ChatGPT’s resource demands are getting out of control
It’s no secret that the growth of generative AI has demanded ever increasing amounts of water and electricity, but a new study from The Washington Post and researchers from University of California, Riverside shows just how many resources OpenAI’s chatbot needs in order to perform even its most basic functions.
In terms of water usage, the amount needed for ChatGPT to write a 100-word email depends on the state and the user’s proximity to OpenAI’s nearest data center. The less prevalent water is in a given region, and the less expensive electricity is, the more likely the data center is to rely on electrically powered air conditioning units instead. In Texas, for example, the chatbot only consumes an estimated 235 milliliters needed to generate one 100-word email.
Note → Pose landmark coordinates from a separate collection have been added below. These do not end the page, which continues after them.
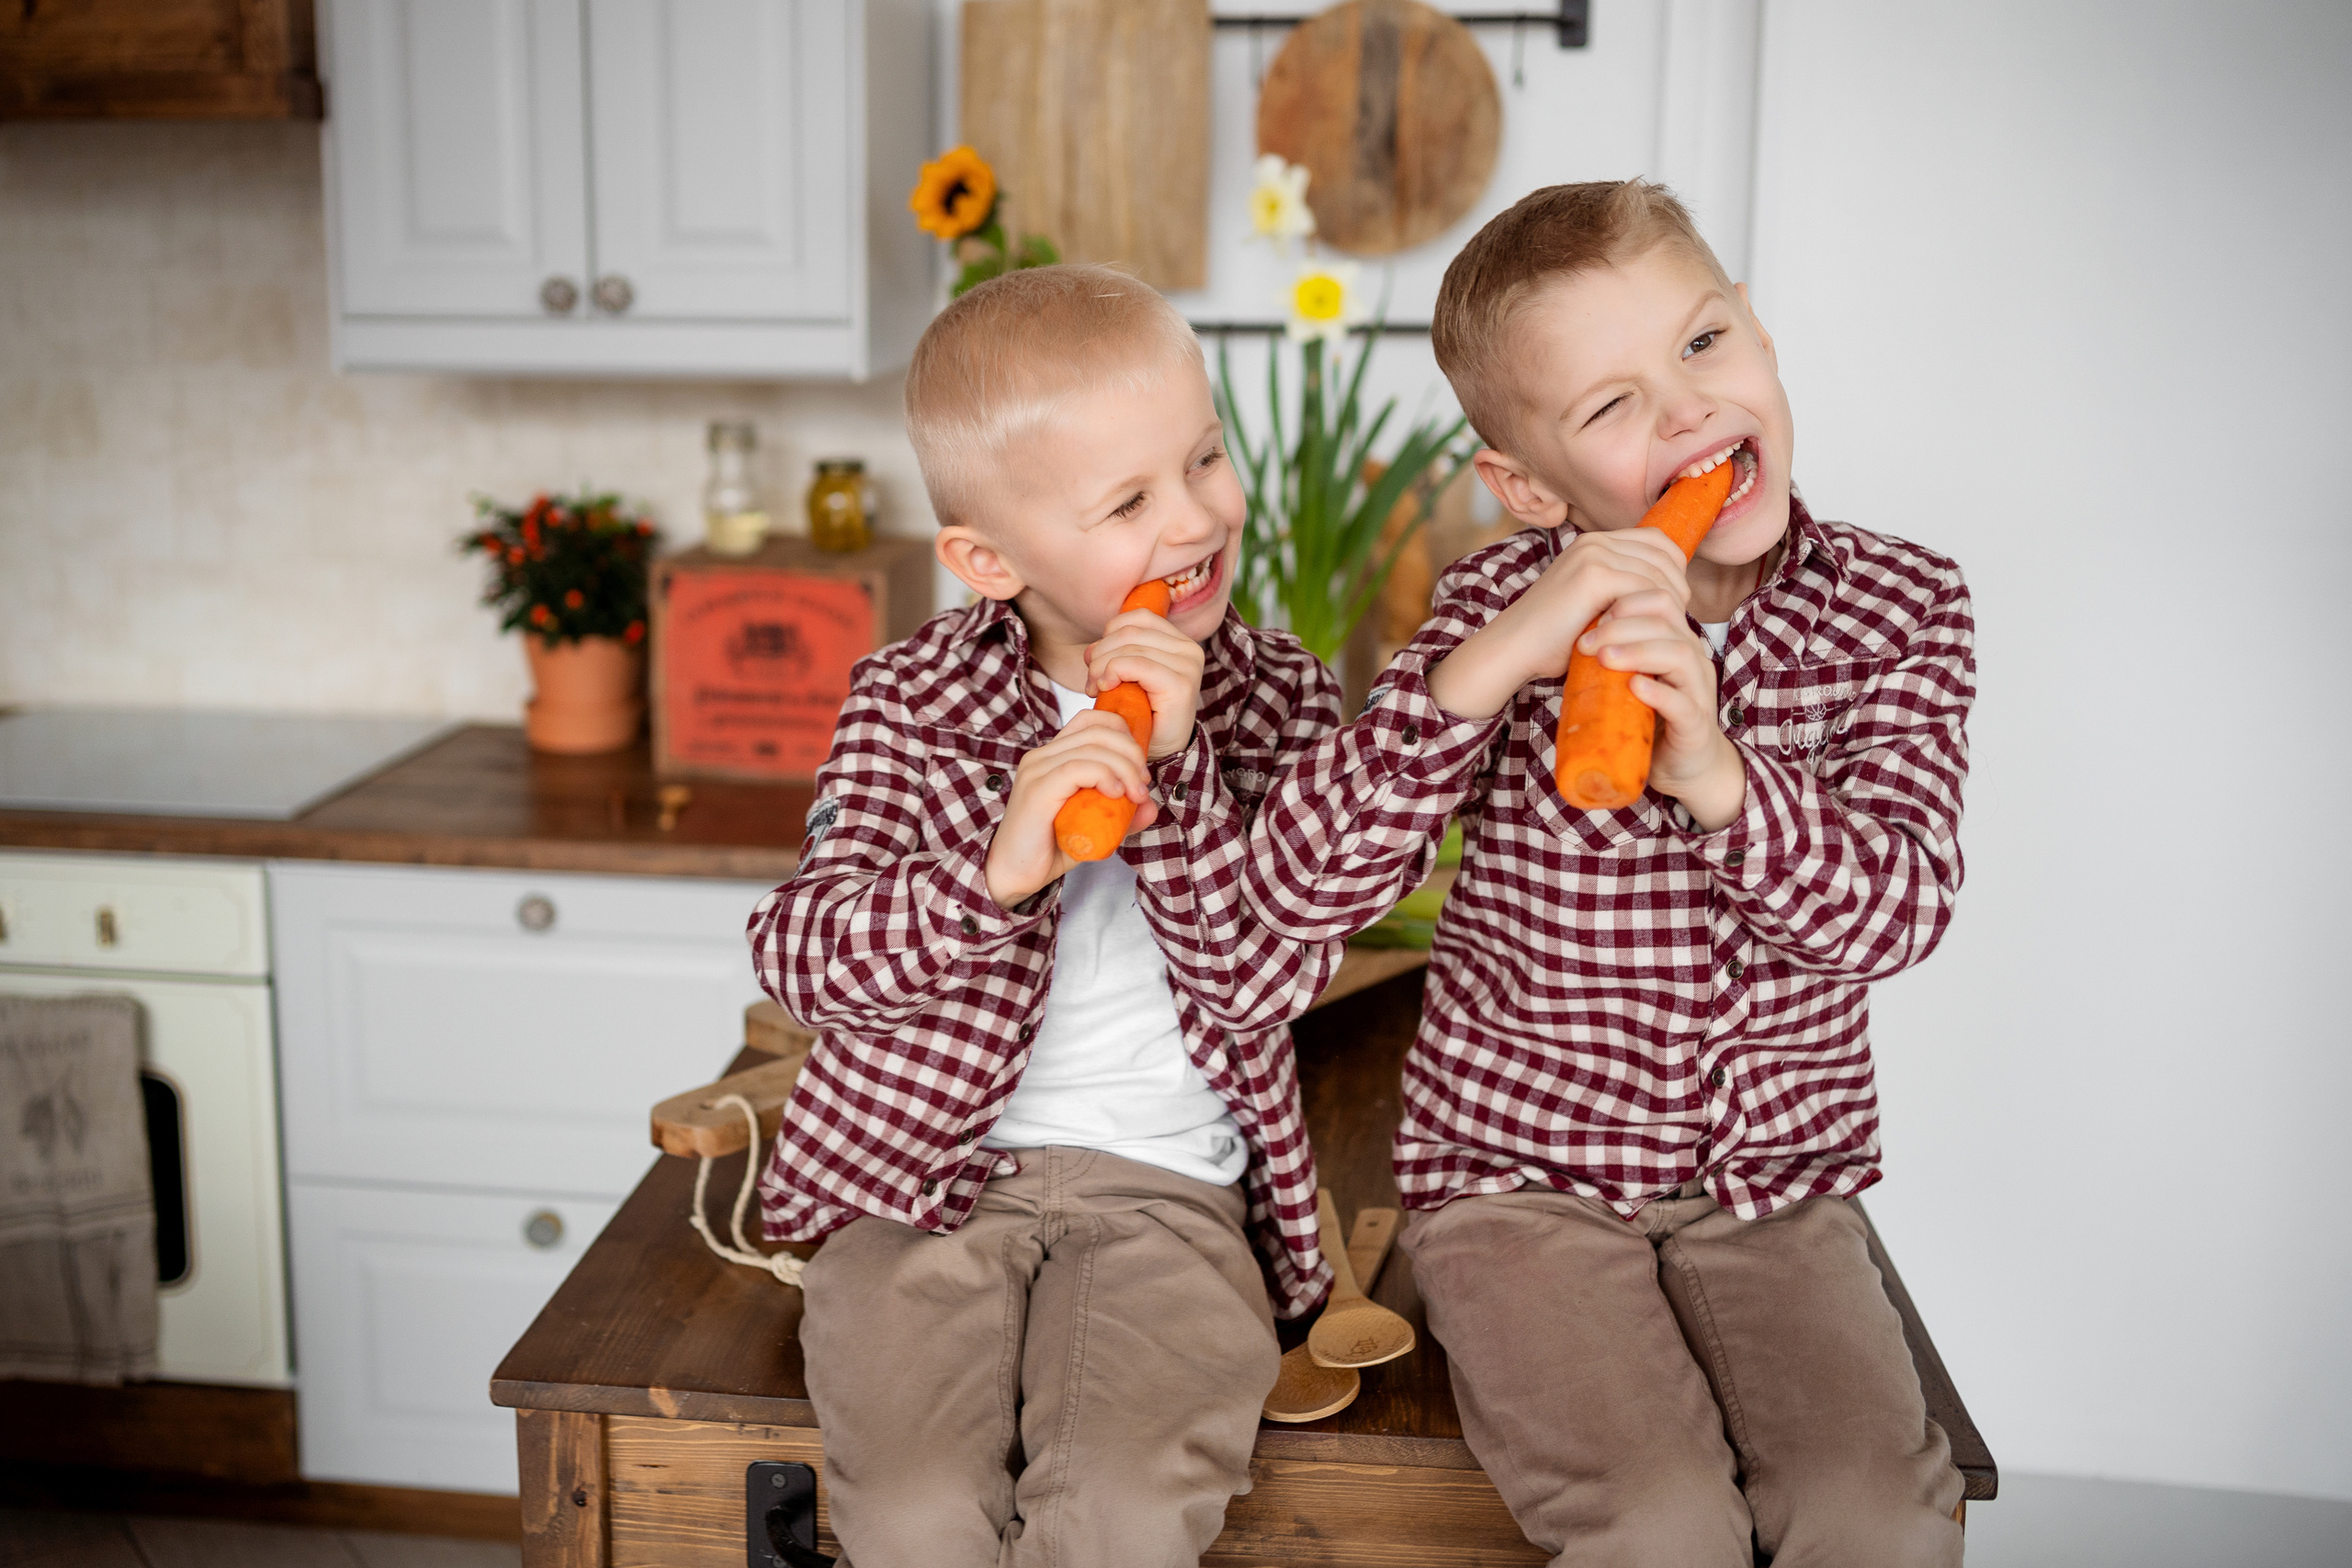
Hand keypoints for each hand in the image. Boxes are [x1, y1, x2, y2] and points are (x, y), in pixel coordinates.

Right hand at [982, 711, 1159, 907]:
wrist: (1013, 875)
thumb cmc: (1049, 849)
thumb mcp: (1095, 827)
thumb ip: (1122, 815)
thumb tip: (1151, 807)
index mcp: (1053, 756)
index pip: (1091, 720)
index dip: (1123, 734)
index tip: (1139, 768)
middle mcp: (1042, 756)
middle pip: (1097, 729)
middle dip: (1131, 752)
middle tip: (1142, 784)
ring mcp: (1037, 770)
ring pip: (1092, 747)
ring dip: (1124, 767)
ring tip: (1135, 795)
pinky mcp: (1037, 789)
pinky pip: (1077, 768)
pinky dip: (1104, 776)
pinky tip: (1115, 795)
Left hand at [1083, 606, 1204, 759]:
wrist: (1160, 753)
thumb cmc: (1142, 715)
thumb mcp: (1129, 676)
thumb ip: (1119, 652)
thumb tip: (1093, 647)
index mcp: (1178, 641)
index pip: (1137, 617)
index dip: (1109, 633)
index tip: (1094, 660)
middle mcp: (1189, 649)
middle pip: (1130, 631)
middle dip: (1100, 653)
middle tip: (1090, 679)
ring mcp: (1189, 665)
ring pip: (1130, 646)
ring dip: (1102, 666)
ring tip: (1095, 688)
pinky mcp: (1182, 684)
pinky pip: (1137, 664)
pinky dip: (1113, 672)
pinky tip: (1105, 688)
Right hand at [1427, 527, 1692, 721]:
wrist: (1514, 648)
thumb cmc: (1552, 638)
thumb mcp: (1593, 604)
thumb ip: (1621, 590)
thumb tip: (1669, 597)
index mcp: (1595, 542)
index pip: (1658, 542)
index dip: (1675, 571)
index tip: (1674, 604)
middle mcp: (1595, 541)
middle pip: (1665, 554)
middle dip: (1677, 588)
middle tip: (1675, 620)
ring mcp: (1593, 554)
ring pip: (1659, 574)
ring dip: (1669, 605)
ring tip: (1664, 630)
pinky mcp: (1593, 575)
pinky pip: (1646, 589)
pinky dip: (1653, 614)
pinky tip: (1648, 634)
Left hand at [1576, 590, 1746, 830]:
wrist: (1681, 765)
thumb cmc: (1649, 718)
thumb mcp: (1626, 681)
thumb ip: (1611, 657)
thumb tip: (1568, 635)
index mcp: (1677, 642)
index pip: (1660, 603)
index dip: (1626, 602)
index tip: (1591, 615)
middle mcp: (1693, 660)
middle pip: (1667, 623)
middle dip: (1623, 626)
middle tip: (1586, 641)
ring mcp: (1698, 691)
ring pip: (1680, 656)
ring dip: (1639, 652)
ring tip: (1605, 658)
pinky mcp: (1697, 724)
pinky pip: (1683, 703)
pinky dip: (1658, 693)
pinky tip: (1634, 687)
That same email drafted in Washington, on the other hand, would require 1,408 milliliters (nearly a liter and a half) per email.
Data centers have grown larger and more densely packed with the rise of generative AI technology, to the point that air-based cooling systems struggle to keep up. This is why many AI data centers have switched over to liquid-cooling schemes that pump huge amounts of water past the server stacks, to draw off thermal energy, and then out to a cooling tower where the collected heat dissipates.
ChatGPT’s electrical requirements are nothing to sneeze at either. According to The Washington Post, using ChatGPT to write that 100-word email draws enough current to operate more than a dozen LED lightbulbs for an hour. If even one-tenth of Americans used ChatGPT to write that email once a week for a year, the process would use the same amount of power that every single Washington, D.C., household does in 20 days. D.C. is home to roughly 670,000 people.
This is not an issue that will be resolved any time soon, and will likely get much worse before it gets better. Meta, for example, needed 22 million liters of water to train its latest Llama 3.1 models. Google’s data centers in The Dalles, Oregon, were found to consume nearly a quarter of all the water available in the town, according to court records, while xAI’s new Memphis supercluster is already demanding 150MW of electricity — enough to power as many as 30,000 homes — from the the local utility, Memphis Light, Gas and Water.